EXERCISE DETAILS | Could you copy every line of the records below, word for word and in the same order?

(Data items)
────────────────────────────────────────

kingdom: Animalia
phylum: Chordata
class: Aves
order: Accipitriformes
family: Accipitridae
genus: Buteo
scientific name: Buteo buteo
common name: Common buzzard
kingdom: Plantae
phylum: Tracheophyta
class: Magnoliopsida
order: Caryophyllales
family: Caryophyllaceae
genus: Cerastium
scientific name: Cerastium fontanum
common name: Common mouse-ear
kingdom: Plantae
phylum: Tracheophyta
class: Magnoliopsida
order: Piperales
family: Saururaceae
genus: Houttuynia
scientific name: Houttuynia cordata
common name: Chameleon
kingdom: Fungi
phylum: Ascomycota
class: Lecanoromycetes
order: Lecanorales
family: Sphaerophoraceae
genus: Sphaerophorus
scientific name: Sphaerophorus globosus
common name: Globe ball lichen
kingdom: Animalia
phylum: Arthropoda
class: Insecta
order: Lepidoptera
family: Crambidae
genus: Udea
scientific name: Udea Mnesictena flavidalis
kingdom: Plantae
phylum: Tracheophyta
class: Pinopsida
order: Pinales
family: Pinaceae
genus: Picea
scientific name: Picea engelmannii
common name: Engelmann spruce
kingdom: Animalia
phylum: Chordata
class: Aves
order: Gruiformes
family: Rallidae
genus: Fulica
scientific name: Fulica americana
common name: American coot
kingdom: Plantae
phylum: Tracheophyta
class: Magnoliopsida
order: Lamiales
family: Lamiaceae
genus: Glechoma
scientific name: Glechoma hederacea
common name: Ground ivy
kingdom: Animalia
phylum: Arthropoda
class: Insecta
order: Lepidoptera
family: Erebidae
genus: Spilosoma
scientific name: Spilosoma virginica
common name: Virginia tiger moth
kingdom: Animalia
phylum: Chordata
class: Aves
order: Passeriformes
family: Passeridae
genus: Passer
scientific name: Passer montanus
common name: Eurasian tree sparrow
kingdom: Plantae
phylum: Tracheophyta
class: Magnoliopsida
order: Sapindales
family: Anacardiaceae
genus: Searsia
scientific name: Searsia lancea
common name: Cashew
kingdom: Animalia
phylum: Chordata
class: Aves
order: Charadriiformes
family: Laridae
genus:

────────────────────────────────────────

WRITTEN RESPONSE |
kingdom: Animalia
phylum: Chordata
class: Aves
order: Accipitriformes
family: Accipitridae
genus: Buteo
scientific name: Buteo buteo
common name: Common buzzard
kingdom: Plantae
phylum: Tracheophyta
class: Magnoliopsida
order: Caryophyllales
family: Caryophyllaceae
genus: Cerastium
scientific name: Cerastium fontanum
common name: Common mouse-ear
kingdom: Plantae
phylum: Tracheophyta
class: Magnoliopsida
order: Piperales
family: Saururaceae
genus: Houttuynia
scientific name: Houttuynia cordata
common name: Chameleon
kingdom: Fungi
phylum: Ascomycota
class: Lecanoromycetes
order: Lecanorales
family: Sphaerophoraceae
genus: Sphaerophorus
scientific name: Sphaerophorus globosus
common name: Globe ball lichen
kingdom: Animalia
phylum: Arthropoda
class: Insecta
order: Lepidoptera
family: Crambidae
genus: Udea
scientific name: Udea Mnesictena flavidalis
kingdom: Plantae
phylum: Tracheophyta
class: Pinopsida
order: Pinales
family: Pinaceae
genus: Picea
scientific name: Picea engelmannii
common name: Engelmann spruce
kingdom: Animalia
phylum: Chordata
class: Aves
order: Gruiformes
family: Rallidae
genus: Fulica
scientific name: Fulica americana
common name: American coot
kingdom: Plantae
phylum: Tracheophyta
class: Magnoliopsida
order: Lamiales
family: Lamiaceae
genus: Glechoma
scientific name: Glechoma hederacea
common name: Ground ivy
kingdom: Animalia
phylum: Arthropoda
class: Insecta
order: Lepidoptera
family: Erebidae
genus: Spilosoma
scientific name: Spilosoma virginica
common name: Virginia tiger moth
kingdom: Animalia
phylum: Chordata
class: Aves
order: Passeriformes
family: Passeridae
genus: Passer
scientific name: Passer montanus
common name: Eurasian tree sparrow
kingdom: Plantae
phylum: Tracheophyta
class: Magnoliopsida
order: Sapindales
family: Anacardiaceae
genus: Searsia
scientific name: Searsia lancea
common name: Cashew
kingdom: Animalia
phylum: Chordata
class: Aves
order: Charadriiformes
family: Laridae
genus:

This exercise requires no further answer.